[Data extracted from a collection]
= = = =
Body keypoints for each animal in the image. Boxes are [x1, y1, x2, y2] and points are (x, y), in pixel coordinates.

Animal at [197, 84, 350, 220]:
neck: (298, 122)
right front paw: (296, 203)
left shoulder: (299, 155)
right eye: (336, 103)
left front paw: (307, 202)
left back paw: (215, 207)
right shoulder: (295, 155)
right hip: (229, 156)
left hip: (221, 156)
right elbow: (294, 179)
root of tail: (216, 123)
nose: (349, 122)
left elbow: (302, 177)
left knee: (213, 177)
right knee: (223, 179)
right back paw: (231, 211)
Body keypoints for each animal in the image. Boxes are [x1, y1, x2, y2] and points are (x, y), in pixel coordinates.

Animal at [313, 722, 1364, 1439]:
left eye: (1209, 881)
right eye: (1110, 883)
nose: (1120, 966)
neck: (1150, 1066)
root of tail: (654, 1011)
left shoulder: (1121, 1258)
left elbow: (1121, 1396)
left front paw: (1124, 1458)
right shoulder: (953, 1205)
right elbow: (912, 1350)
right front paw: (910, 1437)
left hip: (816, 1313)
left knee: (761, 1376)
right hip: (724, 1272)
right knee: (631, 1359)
= = = =
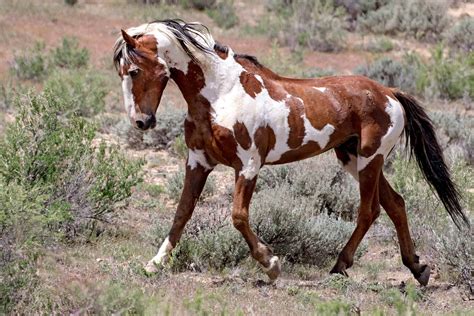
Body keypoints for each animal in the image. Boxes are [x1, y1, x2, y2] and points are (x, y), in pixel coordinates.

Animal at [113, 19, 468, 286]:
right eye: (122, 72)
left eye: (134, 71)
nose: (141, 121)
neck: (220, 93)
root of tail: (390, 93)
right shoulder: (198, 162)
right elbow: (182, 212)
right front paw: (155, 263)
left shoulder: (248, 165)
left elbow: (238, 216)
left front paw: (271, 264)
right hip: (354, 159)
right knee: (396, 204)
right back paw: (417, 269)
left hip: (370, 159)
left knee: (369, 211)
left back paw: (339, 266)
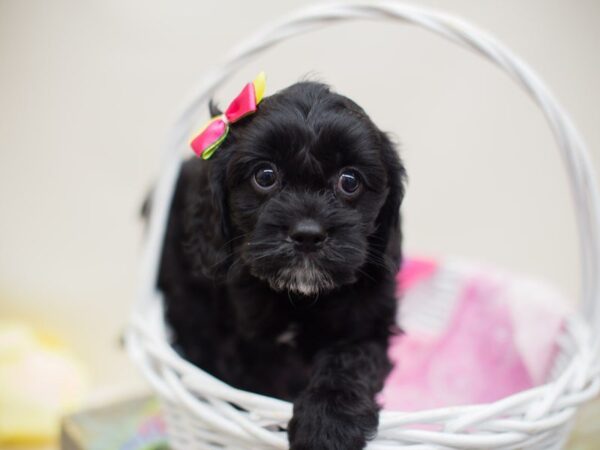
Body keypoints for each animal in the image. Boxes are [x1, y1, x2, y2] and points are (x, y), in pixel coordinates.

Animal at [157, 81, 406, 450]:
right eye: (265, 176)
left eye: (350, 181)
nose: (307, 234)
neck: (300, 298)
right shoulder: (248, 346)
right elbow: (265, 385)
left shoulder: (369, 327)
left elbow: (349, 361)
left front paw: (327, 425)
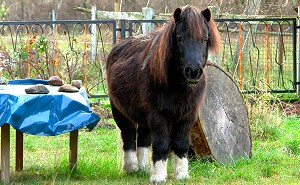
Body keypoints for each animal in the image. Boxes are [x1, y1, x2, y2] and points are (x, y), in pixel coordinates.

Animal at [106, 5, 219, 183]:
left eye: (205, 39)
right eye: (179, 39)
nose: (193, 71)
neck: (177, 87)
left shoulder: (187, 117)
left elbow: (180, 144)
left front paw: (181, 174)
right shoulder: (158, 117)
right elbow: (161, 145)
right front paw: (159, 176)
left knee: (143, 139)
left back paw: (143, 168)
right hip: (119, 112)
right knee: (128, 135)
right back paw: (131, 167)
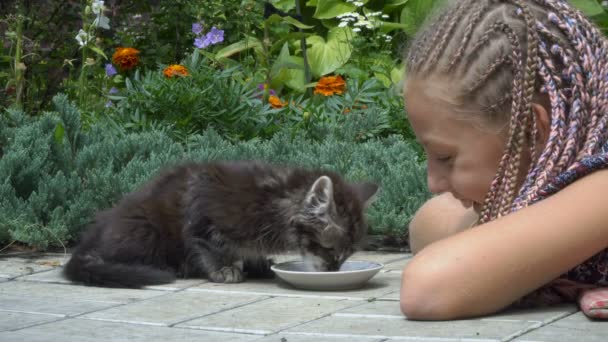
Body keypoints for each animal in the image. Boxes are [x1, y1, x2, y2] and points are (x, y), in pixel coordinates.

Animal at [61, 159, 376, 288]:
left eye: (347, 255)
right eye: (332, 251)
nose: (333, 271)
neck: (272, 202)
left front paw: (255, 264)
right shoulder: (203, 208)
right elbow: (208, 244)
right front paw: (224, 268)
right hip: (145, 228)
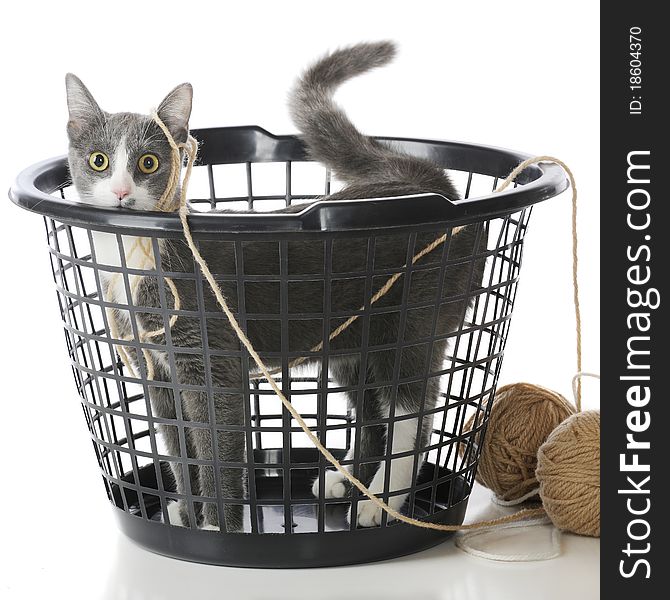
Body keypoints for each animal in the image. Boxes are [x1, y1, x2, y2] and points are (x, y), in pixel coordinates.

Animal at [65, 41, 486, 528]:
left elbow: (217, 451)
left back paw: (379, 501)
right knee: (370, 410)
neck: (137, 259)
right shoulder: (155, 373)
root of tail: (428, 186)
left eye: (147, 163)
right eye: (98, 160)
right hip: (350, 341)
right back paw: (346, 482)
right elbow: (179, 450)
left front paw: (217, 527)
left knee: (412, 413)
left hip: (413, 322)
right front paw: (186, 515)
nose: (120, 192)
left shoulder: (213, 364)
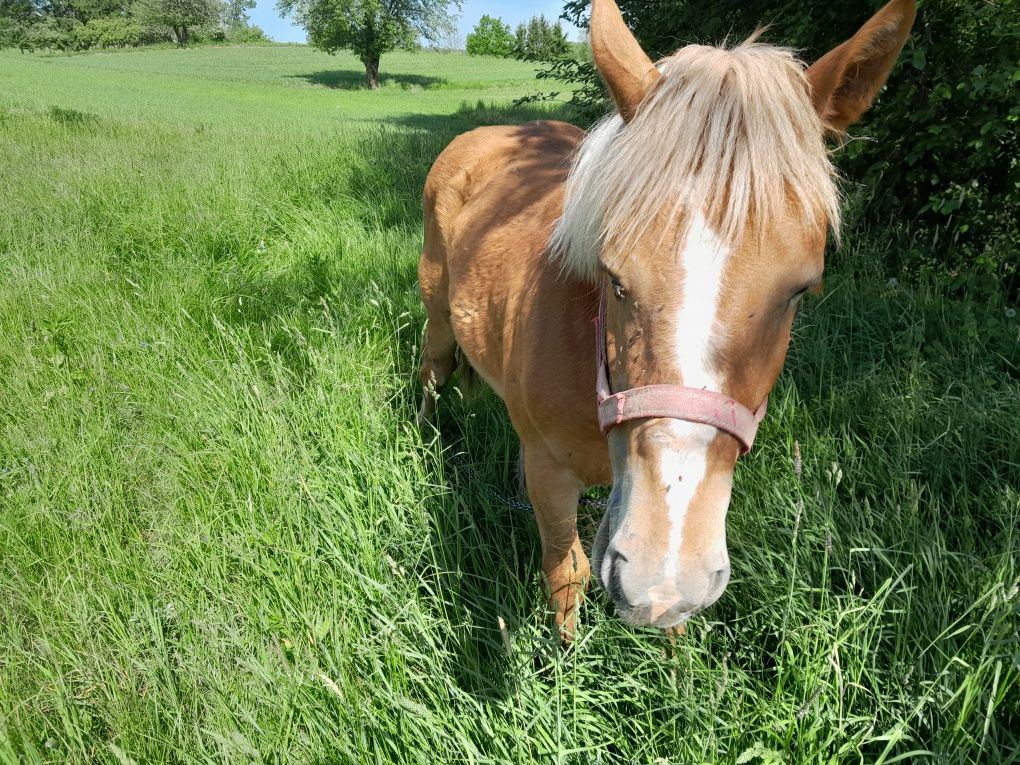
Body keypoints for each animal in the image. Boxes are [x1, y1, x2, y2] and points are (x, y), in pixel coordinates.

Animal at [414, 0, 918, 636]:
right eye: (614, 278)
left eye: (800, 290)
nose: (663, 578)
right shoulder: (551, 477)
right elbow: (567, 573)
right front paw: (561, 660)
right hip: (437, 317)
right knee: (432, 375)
= = = =
• [What the task requires] All that is wanted is the lines above between the one containing "right elbow: (265, 385)" and the one containing "right front paw: (561, 660)", inclusive, restated word for word, with pictures omitted.

• [Result for this exercise]
right elbow: (265, 385)
left shoulder: (369, 327)
left elbow: (349, 361)
left front paw: (327, 425)
Body keypoints for each animal in the image. Boxes are [x1, y1, x2, y2] and points are (x, y), in pixel coordinates.

Animal at [106, 5, 219, 183]:
left eye: (205, 39)
right eye: (179, 39)
nose: (193, 71)
neck: (177, 87)
left shoulder: (187, 117)
left elbow: (180, 144)
left front paw: (181, 174)
right shoulder: (158, 117)
right elbow: (161, 145)
right front paw: (159, 176)
left knee: (143, 139)
left back paw: (143, 168)
right hip: (119, 112)
right knee: (128, 135)
right back paw: (131, 167)
Body keypoints for each animal in the image. Boxes are [x1, y1, x2, y2] and points are (x, y), in pixel coordinates.

Animal at [61, 159, 376, 288]:
left eye: (347, 255)
right eye: (332, 251)
nose: (333, 271)
neck: (272, 202)
left front paw: (255, 264)
right shoulder: (203, 208)
right elbow: (208, 244)
right front paw: (224, 268)
right hip: (145, 228)
Body keypoints for each animal in the image. Boxes are [x1, y1, x2, y2] and points are (x, y), in pixel coordinates.

Animal at [65, 41, 486, 528]:
left elbow: (217, 451)
left back paw: (379, 501)
right knee: (370, 410)
neck: (137, 259)
right shoulder: (155, 373)
root of tail: (428, 186)
left eye: (147, 163)
right eye: (98, 160)
right hip: (350, 341)
right back paw: (346, 482)
right elbow: (179, 450)
left front paw: (217, 527)
left knee: (412, 413)
left hip: (413, 322)
right front paw: (186, 515)
nose: (120, 192)
left shoulder: (213, 364)
Body keypoints for each animal in the image. Boxes are [x1, y1, x2, y2] and points are (x, y), in pixel coordinates.

Animal at [414, 0, 918, 636]:
right eye: (614, 278)
left eye: (800, 290)
nose: (663, 578)
right shoulder: (551, 477)
right elbow: (567, 573)
right front paw: (561, 660)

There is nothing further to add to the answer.